Because make no mistake: the challenges ahead are formidable.  “Ein kemach, ein Torah,”2 our rabbis taught.  Without bread, there is no Torah.  Without enough material sustenance, there is no learning, no prayer, no communal good to stay committed to.  We do always seem to have about half as much money as we need… half as many volunteers and staff as we wish for.  The inventiveness and individual ingenuity that animates the Bay Area too often dominates to the understanding, taken for granted in generations past, that synagogue affiliation is good for the soul – not to mention a gift for the generations to come.  In short, it is all too easy to feel that we are straining under the weight of that human ladder, reaching for a singularly beautiful bird, but too insubstantial to bear the weight of those limbs above us!  As the New Year comes into focus, what we see together, what we learn together and what we hope – together – is that we are now and always in it together.

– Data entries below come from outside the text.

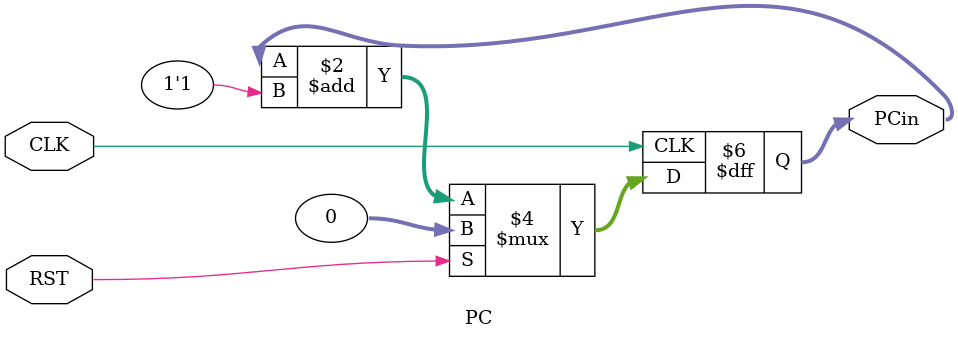
<source format=v>
`timescale 1ns / 1ps

/*
DM DUT(.CLK(CLK), .RST(RST), .DMA(DMA), .PCin(PCin), .PCout(PCout));
*/

module PC(CLK,RST,PCin);
input CLK,RST;
output reg[31:0] PCin;
always @(posedge  CLK)
begin
if(RST) PCin <=0;
else
PCin <= PCin+1'b1;
end
endmodule

</source>
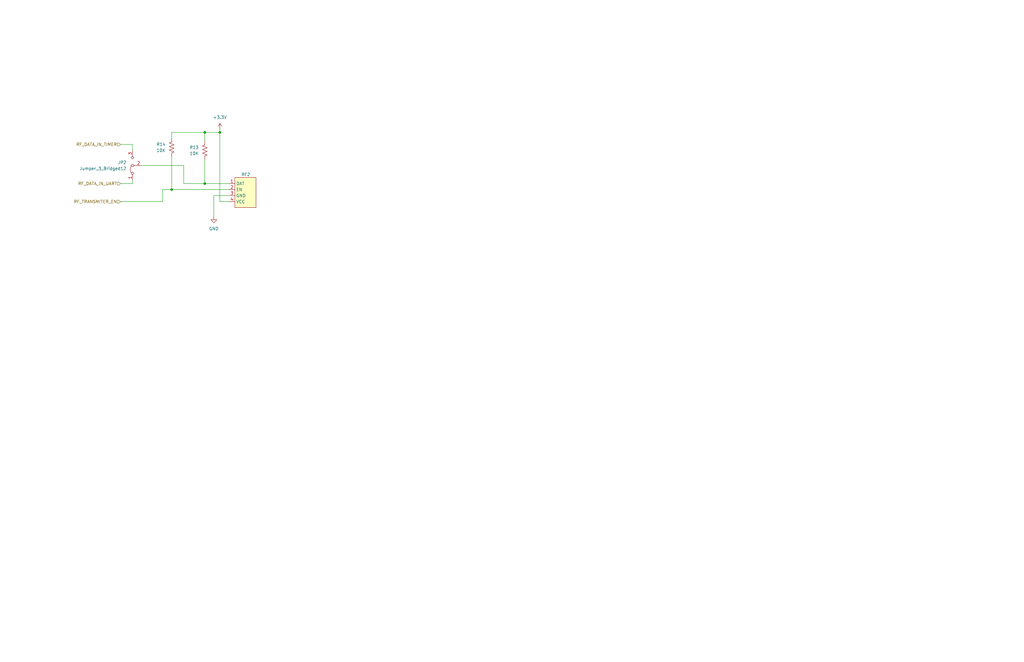
<source format=kicad_sch>
(kicad_sch
	(version 20250114)
	(generator "eeschema")
	(generator_version "9.0")
	(uuid "104b5d4b-2f33-4198-8979-a868cc3c83ea")
	(paper "USLedger")
	(title_block
		(title "RC-KAKATA-CONTROL")
		(date "2025-12-01")
		(rev "1.0")
		(company "ITLA-HUB")
	)
	
	(junction
		(at 86.36 77.47)
		(diameter 0)
		(color 0 0 0 0)
		(uuid "914287c8-8f6b-461f-91a4-ac08457bc453")
	)
	(junction
		(at 86.36 55.88)
		(diameter 0)
		(color 0 0 0 0)
		(uuid "c05d2d57-f0a2-4f83-9824-e0a348075983")
	)
	(junction
		(at 72.39 80.01)
		(diameter 0)
		(color 0 0 0 0)
		(uuid "c6df0caa-738a-4218-af62-a3c5ab3b8513")
	)
	(junction
		(at 92.71 55.88)
		(diameter 0)
		(color 0 0 0 0)
		(uuid "dfc439a5-1a82-46e7-98c8-3105bf038291")
	)
	(wire
		(pts
			(xy 86.36 67.31) (xy 86.36 77.47)
		)
		(stroke
			(width 0)
			(type default)
		)
		(uuid "369dad3c-f9fd-4805-9806-605ed2cf542c")
	)
	(wire
		(pts
			(xy 50.8 60.96) (xy 55.88 60.96)
		)
		(stroke
			(width 0)
			(type default)
		)
		(uuid "392ecdc0-7e5d-456b-a34f-ffdeee41b906")
	)
	(wire
		(pts
			(xy 68.58 85.09) (xy 68.58 80.01)
		)
		(stroke
			(width 0)
			(type default)
		)
		(uuid "3abb2172-d81e-4a0a-b02e-79a0447718e7")
	)
	(wire
		(pts
			(xy 72.39 66.04) (xy 72.39 80.01)
		)
		(stroke
			(width 0)
			(type default)
		)
		(uuid "4470d419-6e41-403d-afc4-3f35d8932bd1")
	)
	(wire
		(pts
			(xy 77.47 77.47) (xy 86.36 77.47)
		)
		(stroke
			(width 0)
			(type default)
		)
		(uuid "4e592540-64a1-4a58-bd35-1442138925a7")
	)
	(wire
		(pts
			(xy 92.71 55.88) (xy 92.71 85.09)
		)
		(stroke
			(width 0)
			(type default)
		)
		(uuid "4f770169-8845-4019-b175-8ea388784110")
	)
	(wire
		(pts
			(xy 86.36 55.88) (xy 92.71 55.88)
		)
		(stroke
			(width 0)
			(type default)
		)
		(uuid "6af77138-61e8-4e74-ab32-03fc619c4ae5")
	)
	(wire
		(pts
			(xy 90.17 82.55) (xy 90.17 91.44)
		)
		(stroke
			(width 0)
			(type default)
		)
		(uuid "7a9d16ae-dc69-4409-8e4d-4ad5e5884e3f")
	)
	(wire
		(pts
			(xy 72.39 55.88) (xy 86.36 55.88)
		)
		(stroke
			(width 0)
			(type default)
		)
		(uuid "7d43a8d3-ece3-40c0-8545-f8b8fb49d536")
	)
	(wire
		(pts
			(xy 68.58 80.01) (xy 72.39 80.01)
		)
		(stroke
			(width 0)
			(type default)
		)
		(uuid "8ca9735f-441a-41b8-ae6b-ccaa0fed4675")
	)
	(wire
		(pts
			(xy 77.47 69.85) (xy 77.47 77.47)
		)
		(stroke
			(width 0)
			(type default)
		)
		(uuid "97662900-f5c3-46de-8a2b-612bf31d71f2")
	)
	(wire
		(pts
			(xy 96.52 82.55) (xy 90.17 82.55)
		)
		(stroke
			(width 0)
			(type default)
		)
		(uuid "9e5fd08f-5355-4e47-8083-8baf747adc71")
	)
	(wire
		(pts
			(xy 72.39 80.01) (xy 96.52 80.01)
		)
		(stroke
			(width 0)
			(type default)
		)
		(uuid "b183d482-cb5d-402f-87fa-0257c1d86f4d")
	)
	(wire
		(pts
			(xy 55.88 60.96) (xy 55.88 63.5)
		)
		(stroke
			(width 0)
			(type default)
		)
		(uuid "b2292bf6-51a1-4b76-8ebb-cd4b67642ade")
	)
	(wire
		(pts
			(xy 96.52 85.09) (xy 92.71 85.09)
		)
		(stroke
			(width 0)
			(type default)
		)
		(uuid "b76bbd29-2789-46e4-b586-2a7fbfb5e54a")
	)
	(wire
		(pts
			(xy 50.8 77.47) (xy 55.88 77.47)
		)
		(stroke
			(width 0)
			(type default)
		)
		(uuid "bf785f6f-0478-44f0-bac3-bee79c22b022")
	)
	(wire
		(pts
			(xy 92.71 54.61) (xy 92.71 55.88)
		)
		(stroke
			(width 0)
			(type default)
		)
		(uuid "c1cd8d2c-682a-4cbf-b916-a2d646ffc83d")
	)
	(wire
		(pts
			(xy 50.8 85.09) (xy 68.58 85.09)
		)
		(stroke
			(width 0)
			(type default)
		)
		(uuid "c5b2543e-a3db-422c-9519-77030af2cff4")
	)
	(wire
		(pts
			(xy 59.69 69.85) (xy 77.47 69.85)
		)
		(stroke
			(width 0)
			(type default)
		)
		(uuid "d2ae3a13-fc3b-4266-b7ec-25adbc9a26f4")
	)
	(wire
		(pts
			(xy 86.36 59.69) (xy 86.36 55.88)
		)
		(stroke
			(width 0)
			(type default)
		)
		(uuid "d4bdd9e9-e644-4412-a32b-9327c0b14474")
	)
	(wire
		(pts
			(xy 55.88 76.2) (xy 55.88 77.47)
		)
		(stroke
			(width 0)
			(type default)
		)
		(uuid "f434661a-4823-4d8d-8bae-a34a86b4d279")
	)
	(wire
		(pts
			(xy 86.36 77.47) (xy 96.52 77.47)
		)
		(stroke
			(width 0)
			(type default)
		)
		(uuid "fb3af992-d08f-4fc4-bc32-adc9b4205ea3")
	)
	(wire
		(pts
			(xy 72.39 58.42) (xy 72.39 55.88)
		)
		(stroke
			(width 0)
			(type default)
		)
		(uuid "fccac5db-2e6d-4d41-944c-12c467bd70e0")
	)
	(hierarchical_label "RF_DATA_IN_UART"
		(shape input)
		(at 50.8 77.47 180)
		(effects
			(font
				(size 1.27 1.27)
			)
			(justify right)
		)
		(uuid "183caf67-e2ad-4aaf-bc6b-3b02c30928f3")
	)
	(hierarchical_label "RF_DATA_IN_TIMER"
		(shape input)
		(at 50.8 60.96 180)
		(effects
			(font
				(size 1.27 1.27)
			)
			(justify right)
		)
		(uuid "c7cb40ab-3d7d-439c-a342-3e1955e484ab")
	)
	(hierarchical_label "RF_TRANSMITER_EN"
		(shape input)
		(at 50.8 85.09 180)
		(effects
			(font
				(size 1.27 1.27)
			)
			(justify right)
		)
		(uuid "f3ad52e8-dca5-4ee5-b4b3-e409684d16de")
	)
	(symbol
		(lib_id "power:+3.3V")
		(at 92.71 54.61 0)
		(unit 1)
		(exclude_from_sim no)
		(in_bom yes)
		(on_board yes)
		(dnp no)
		(fields_autoplaced yes)
		(uuid "023e9484-9a18-4228-a6b8-ef373baf1bb7")
		(property "Reference" "#PWR76"
			(at 92.71 58.42 0)
			(effects
				(font
					(size 1.27 1.27)
				)
				(hide yes)
			)
		)
		(property "Value" "+3.3V"
			(at 92.71 49.53 0)
			(effects
				(font
					(size 1.27 1.27)
				)
			)
		)
		(property "Footprint" ""
			(at 92.71 54.61 0)
			(effects
				(font
					(size 1.27 1.27)
				)
				(hide yes)
			)
		)
		(property "Datasheet" ""
			(at 92.71 54.61 0)
			(effects
				(font
					(size 1.27 1.27)
				)
				(hide yes)
			)
		)
		(property "Description" "Power symbol creates a global label with name \"+3.3V\""
			(at 92.71 54.61 0)
			(effects
				(font
					(size 1.27 1.27)
				)
				(hide yes)
			)
		)
		(pin "1"
			(uuid "81e95e92-2567-45fd-a271-155f408d648e")
		)
		(instances
			(project ""
				(path "/739b16ea-69b1-41ec-be07-897a0cbc3062/814b3a71-84a7-401d-b256-798f6bf16cfa"
					(reference "#PWR76")
					(unit 1)
				)
			)
		)
	)
	(symbol
		(lib_id "EasyEDA:rf_433MHz_TRANSMITTER")
		(at 99.06 74.93 0)
		(mirror y)
		(unit 1)
		(exclude_from_sim no)
		(in_bom no)
		(on_board yes)
		(dnp no)
		(uuid "150ed8bf-4242-4607-b993-9b17afaeefca")
		(property "Reference" "RF2"
			(at 103.632 73.66 0)
			(effects
				(font
					(size 1.27 1.27)
				)
			)
		)
		(property "Value" "~"
			(at 103.505 72.39 0)
			(effects
				(font
					(size 1.27 1.27)
				)
				(hide yes)
			)
		)
		(property "Footprint" "EasyEDA:Itla_RC_RF_433MHz_transmitter"
			(at 99.06 74.93 0)
			(effects
				(font
					(size 1.27 1.27)
				)
				(hide yes)
			)
		)
		(property "Datasheet" ""
			(at 99.06 74.93 0)
			(effects
				(font
					(size 1.27 1.27)
				)
				(hide yes)
			)
		)
		(property "Description" ""
			(at 99.06 74.93 0)
			(effects
				(font
					(size 1.27 1.27)
				)
				(hide yes)
			)
		)
		(pin "1"
			(uuid "c9f4e9b4-7527-47bd-992b-952cc0777b3d")
		)
		(pin "2"
			(uuid "ce4bf3bf-7885-4824-b1d2-41f4b8a8e0ed")
		)
		(pin "3"
			(uuid "ffb3ae9e-9ffc-4367-a506-6ac2473aae32")
		)
		(pin "4"
			(uuid "ea13f0ff-2143-42ad-9a99-018b23699366")
		)
		(instances
			(project ""
				(path "/739b16ea-69b1-41ec-be07-897a0cbc3062/814b3a71-84a7-401d-b256-798f6bf16cfa"
					(reference "RF2")
					(unit 1)
				)
			)
		)
	)
	(symbol
		(lib_id "Jumper:Jumper_3_Bridged12")
		(at 55.88 69.85 90)
		(unit 1)
		(exclude_from_sim no)
		(in_bom no)
		(on_board yes)
		(dnp no)
		(fields_autoplaced yes)
		(uuid "32added2-fa4c-4752-80d6-e5ba9ece6ef8")
		(property "Reference" "JP2"
			(at 53.34 68.5799 90)
			(effects
				(font
					(size 1.27 1.27)
				)
				(justify left)
			)
		)
		(property "Value" "Jumper_3_Bridged12"
			(at 53.34 71.1199 90)
			(effects
				(font
					(size 1.27 1.27)
				)
				(justify left)
			)
		)
		(property "Footprint" "Connector_PinHeader_2.54mm:PinHeader_1x03_P2.54mm_Vertical"
			(at 55.88 69.85 0)
			(effects
				(font
					(size 1.27 1.27)
				)
				(hide yes)
			)
		)
		(property "Datasheet" "~"
			(at 55.88 69.85 0)
			(effects
				(font
					(size 1.27 1.27)
				)
				(hide yes)
			)
		)
		(property "Description" "Jumper, 3-pole, pins 1+2 closed/bridged"
			(at 55.88 69.85 0)
			(effects
				(font
					(size 1.27 1.27)
				)
				(hide yes)
			)
		)
		(pin "3"
			(uuid "342e25db-ca1d-4741-b77d-93b9f4c5c8ea")
		)
		(pin "2"
			(uuid "e9abb43d-9da0-46d5-9771-f458478e0615")
		)
		(pin "1"
			(uuid "d5801b50-dd6c-4625-8970-7152ab4c190b")
		)
		(instances
			(project ""
				(path "/739b16ea-69b1-41ec-be07-897a0cbc3062/814b3a71-84a7-401d-b256-798f6bf16cfa"
					(reference "JP2")
					(unit 1)
				)
			)
		)
	)
	(symbol
		(lib_id "power:GND")
		(at 90.17 91.44 0)
		(unit 1)
		(exclude_from_sim no)
		(in_bom yes)
		(on_board yes)
		(dnp no)
		(fields_autoplaced yes)
		(uuid "a6512772-9f40-48dd-8eec-966e83a54b76")
		(property "Reference" "#PWR78"
			(at 90.17 97.79 0)
			(effects
				(font
					(size 1.27 1.27)
				)
				(hide yes)
			)
		)
		(property "Value" "GND"
			(at 90.17 96.52 0)
			(effects
				(font
					(size 1.27 1.27)
				)
			)
		)
		(property "Footprint" ""
			(at 90.17 91.44 0)
			(effects
				(font
					(size 1.27 1.27)
				)
				(hide yes)
			)
		)
		(property "Datasheet" ""
			(at 90.17 91.44 0)
			(effects
				(font
					(size 1.27 1.27)
				)
				(hide yes)
			)
		)
		(property "Description" "Power symbol creates a global label with name \"GND\" , ground"
			(at 90.17 91.44 0)
			(effects
				(font
					(size 1.27 1.27)
				)
				(hide yes)
			)
		)
		(pin "1"
			(uuid "1e379d2d-1a6c-49c3-9173-38944548f505")
		)
		(instances
			(project ""
				(path "/739b16ea-69b1-41ec-be07-897a0cbc3062/814b3a71-84a7-401d-b256-798f6bf16cfa"
					(reference "#PWR78")
					(unit 1)
				)
			)
		)
	)
	(symbol
		(lib_id "MG_RESISTOR:RES-0603-10K-1%")
		(at 86.36 63.5 0)
		(mirror y)
		(unit 1)
		(exclude_from_sim no)
		(in_bom yes)
		(on_board yes)
		(dnp no)
		(fields_autoplaced yes)
		(uuid "a7144f25-4ed7-42aa-ac71-80b56660831f")
		(property "Reference" "R13"
			(at 83.82 62.2299 0)
			(effects
				(font
					(size 1.27 1.27)
				)
				(justify left)
			)
		)
		(property "Value" "10K"
			(at 83.82 64.7699 0)
			(effects
				(font
					(size 1.27 1.27)
				)
				(justify left)
			)
		)
		(property "Footprint" "4ms_Resistor:R_0603"
			(at 85.344 63.754 90)
			(effects
				(font
					(size 1.27 1.27)
				)
				(hide yes)
			)
		)
		(property "Datasheet" "~"
			(at 86.36 63.5 0)
			(effects
				(font
					(size 1.27 1.27)
				)
				(hide yes)
			)
		)
		(property "Description" "Resistor, US symbol"
			(at 86.36 63.5 0)
			(effects
				(font
					(size 1.27 1.27)
				)
				(hide yes)
			)
		)
		(property "TOL" "1%"
			(at 86.36 63.5 0)
			(effects
				(font
					(size 1.27 1.27)
				)
				(hide yes)
			)
		)
		(property "PWR" "1/10"
			(at 86.36 63.5 0)
			(effects
				(font
					(size 1.27 1.27)
				)
				(hide yes)
			)
		)
		(property "Part Number" "RC0603FR-0710KL"
			(at 86.36 63.5 0)
			(effects
				(font
					(size 1.27 1.27)
				)
				(hide yes)
			)
		)
		(property "Manufacturer" "YAGEO"
			(at 86.36 63.5 0)
			(effects
				(font
					(size 1.27 1.27)
				)
				(hide yes)
			)
		)
		(property "Footprint Name" "0603"
			(at 86.36 63.5 0)
			(effects
				(font
					(size 1.27 1.27)
				)
				(hide yes)
			)
		)
		(property "LCSC Part" "C95204"
			(at 86.36 63.5 0)
			(effects
				(font
					(size 1.27 1.27)
				)
				(hide yes)
			)
		)
		(pin "1"
			(uuid "45439313-790b-4b5f-a17b-f56b8c8a95de")
		)
		(pin "2"
			(uuid "4947395b-674c-4b35-a07f-4519daeef682")
		)
		(instances
			(project "RC-KAKATA-CONTROL"
				(path "/739b16ea-69b1-41ec-be07-897a0cbc3062/814b3a71-84a7-401d-b256-798f6bf16cfa"
					(reference "R13")
					(unit 1)
				)
			)
		)
	)
	(symbol
		(lib_id "MG_RESISTOR:RES-0603-10K-1%")
		(at 72.39 62.23 0)
		(mirror y)
		(unit 1)
		(exclude_from_sim no)
		(in_bom yes)
		(on_board yes)
		(dnp no)
		(fields_autoplaced yes)
		(uuid "f84754bc-58ba-443e-9e11-12cf30fb9795")
		(property "Reference" "R14"
			(at 69.85 60.9599 0)
			(effects
				(font
					(size 1.27 1.27)
				)
				(justify left)
			)
		)
		(property "Value" "10K"
			(at 69.85 63.4999 0)
			(effects
				(font
					(size 1.27 1.27)
				)
				(justify left)
			)
		)
		(property "Footprint" "4ms_Resistor:R_0603"
			(at 71.374 62.484 90)
			(effects
				(font
					(size 1.27 1.27)
				)
				(hide yes)
			)
		)
		(property "Datasheet" "~"
			(at 72.39 62.23 0)
			(effects
				(font
					(size 1.27 1.27)
				)
				(hide yes)
			)
		)
		(property "Description" "Resistor, US symbol"
			(at 72.39 62.23 0)
			(effects
				(font
					(size 1.27 1.27)
				)
				(hide yes)
			)
		)
		(property "TOL" "1%"
			(at 72.39 62.23 0)
			(effects
				(font
					(size 1.27 1.27)
				)
				(hide yes)
			)
		)
		(property "PWR" "1/10"
			(at 72.39 62.23 0)
			(effects
				(font
					(size 1.27 1.27)
				)
				(hide yes)
			)
		)
		(property "Part Number" "RC0603FR-0710KL"
			(at 72.39 62.23 0)
			(effects
				(font
					(size 1.27 1.27)
				)
				(hide yes)
			)
		)
		(property "Manufacturer" "YAGEO"
			(at 72.39 62.23 0)
			(effects
				(font
					(size 1.27 1.27)
				)
				(hide yes)
			)
		)
		(property "Footprint Name" "0603"
			(at 72.39 62.23 0)
			(effects
				(font
					(size 1.27 1.27)
				)
				(hide yes)
			)
		)
		(property "LCSC Part" "C95204"
			(at 72.39 62.23 0)
			(effects
				(font
					(size 1.27 1.27)
				)
				(hide yes)
			)
		)
		(pin "1"
			(uuid "73529c4f-d356-4ca3-9368-dfc7fae5bec2")
		)
		(pin "2"
			(uuid "b325dbde-f8e8-48aa-a087-6388a76564ee")
		)
		(instances
			(project "RC-KAKATA-CONTROL"
				(path "/739b16ea-69b1-41ec-be07-897a0cbc3062/814b3a71-84a7-401d-b256-798f6bf16cfa"
					(reference "R14")
					(unit 1)
				)
			)
		)
	)
)

</source>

I hope you will keep reaching.  Like that unnamed girl balancing precariously, yet held steady by the foundation of her people, I hope that you continue aspiring to joy, understanding, and menschlichkeit. I hope you will continue to have conversations that matter, even when they are hard.  I thank you – how I thank you – for giving me a place, a voice, a chapter in the story.

In the chapters to come, you will find more stories, more voices, more wings waiting to take flight.3  You will find the ending you need most.  You will find the beginning too.

L’Shana Tovah.

 


 

1 “Sound and Spirit: Borderlands.”

2 Avot 3:21.

“Little Women,” adapted by Heidi Thomas.  Masterpiece Theater production, 2017.